Mesenchymal stem/stromal cells-derived IL-6 promotes nasopharyngeal carcinoma growth and resistance to cisplatin via upregulating CD73 expression
Jincheng Zeng, Shasha Chen, Caihong Li, Ziyu Ye, Bihua Lin, Yanfang Liang, Bin Wang, Yan Ma, Xingxing Chai, Xin Zhang, Keyuan Zhou, Qunzhou Zhang, Haitao Zhang
Abstract
Previous studies have implicated the important role of mesenchymal stem/stromal cells (MSCs) within tumor microenvironment (TME) in the pathogenesis and progression of nasopharyngeal carcinoma (NPC), but the potential mechanisms are still unclear. Herein, we showed that an elevated IL-6 level was positively correlated with elevated expression of CD73 in TME of NPC. NPC specimens with an IL-6 high CD73 high phenotype showed higher expression levels of gp80, gp130, p-STAT3, MMP-9 and -SMA, and clinically, a poorer prognosis than those with an IL-6 low CD73 low phenotype.

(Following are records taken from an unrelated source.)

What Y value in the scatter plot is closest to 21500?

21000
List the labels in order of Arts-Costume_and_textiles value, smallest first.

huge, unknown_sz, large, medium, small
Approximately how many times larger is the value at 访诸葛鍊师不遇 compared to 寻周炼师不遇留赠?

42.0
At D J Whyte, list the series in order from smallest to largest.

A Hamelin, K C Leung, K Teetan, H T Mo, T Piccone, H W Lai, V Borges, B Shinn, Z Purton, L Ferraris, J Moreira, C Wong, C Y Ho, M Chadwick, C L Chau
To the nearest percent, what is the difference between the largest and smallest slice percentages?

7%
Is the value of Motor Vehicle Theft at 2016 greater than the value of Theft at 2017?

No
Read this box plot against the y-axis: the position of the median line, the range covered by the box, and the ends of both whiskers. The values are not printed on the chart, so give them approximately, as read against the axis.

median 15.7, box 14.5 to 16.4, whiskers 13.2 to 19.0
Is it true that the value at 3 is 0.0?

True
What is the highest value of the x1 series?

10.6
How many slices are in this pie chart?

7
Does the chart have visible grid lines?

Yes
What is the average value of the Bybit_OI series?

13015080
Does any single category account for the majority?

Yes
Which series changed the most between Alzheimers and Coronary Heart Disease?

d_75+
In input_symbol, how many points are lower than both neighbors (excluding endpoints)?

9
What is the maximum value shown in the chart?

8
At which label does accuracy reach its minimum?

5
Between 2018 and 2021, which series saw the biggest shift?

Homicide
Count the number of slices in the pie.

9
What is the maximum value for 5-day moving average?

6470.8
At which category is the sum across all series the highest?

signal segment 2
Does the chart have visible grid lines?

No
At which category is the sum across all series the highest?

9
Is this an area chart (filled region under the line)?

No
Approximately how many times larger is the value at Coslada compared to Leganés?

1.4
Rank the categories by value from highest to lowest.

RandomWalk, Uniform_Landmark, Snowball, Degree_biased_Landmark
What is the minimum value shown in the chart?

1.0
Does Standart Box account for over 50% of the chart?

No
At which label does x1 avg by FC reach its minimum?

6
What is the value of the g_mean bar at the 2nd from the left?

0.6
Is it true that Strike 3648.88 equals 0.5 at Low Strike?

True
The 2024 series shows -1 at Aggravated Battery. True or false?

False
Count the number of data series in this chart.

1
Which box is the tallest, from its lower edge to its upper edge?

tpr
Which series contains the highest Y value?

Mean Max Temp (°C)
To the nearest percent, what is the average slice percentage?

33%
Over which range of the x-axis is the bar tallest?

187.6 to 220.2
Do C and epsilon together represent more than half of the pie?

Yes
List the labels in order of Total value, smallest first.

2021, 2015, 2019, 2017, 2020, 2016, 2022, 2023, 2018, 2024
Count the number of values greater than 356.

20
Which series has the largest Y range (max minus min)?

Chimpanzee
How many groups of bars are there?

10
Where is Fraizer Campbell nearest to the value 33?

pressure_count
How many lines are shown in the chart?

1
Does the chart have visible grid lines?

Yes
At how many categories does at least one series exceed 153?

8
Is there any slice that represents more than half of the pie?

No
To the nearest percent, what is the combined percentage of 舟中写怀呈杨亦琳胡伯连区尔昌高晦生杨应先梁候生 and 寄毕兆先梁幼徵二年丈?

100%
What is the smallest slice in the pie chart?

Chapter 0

We found that stimulation with conditioned media derived from IL-6 gene knocked out MSC (MSC IL6KO -CM) down-regulated the expression of CD73, IL-6, gp80, p-STAT3, and proliferative cell nuclear antigen (PCNA) in CNE-2 NPC cells. Meanwhile, NPC cells co-cultured with MSC IL6KO -CM were more sensitive to cisplatin than those co-cultured with MSC-CM. Additionally, MSC-derived IL-6 transcriptionally upregulated CD73 expression via activating STAT3 signaling pathway in NPC cells. In summary, our findings suggest that MSCs promote NPC progression and chemoresistance by upregulation of CD73 expression via activating STAT3 signaling pathway.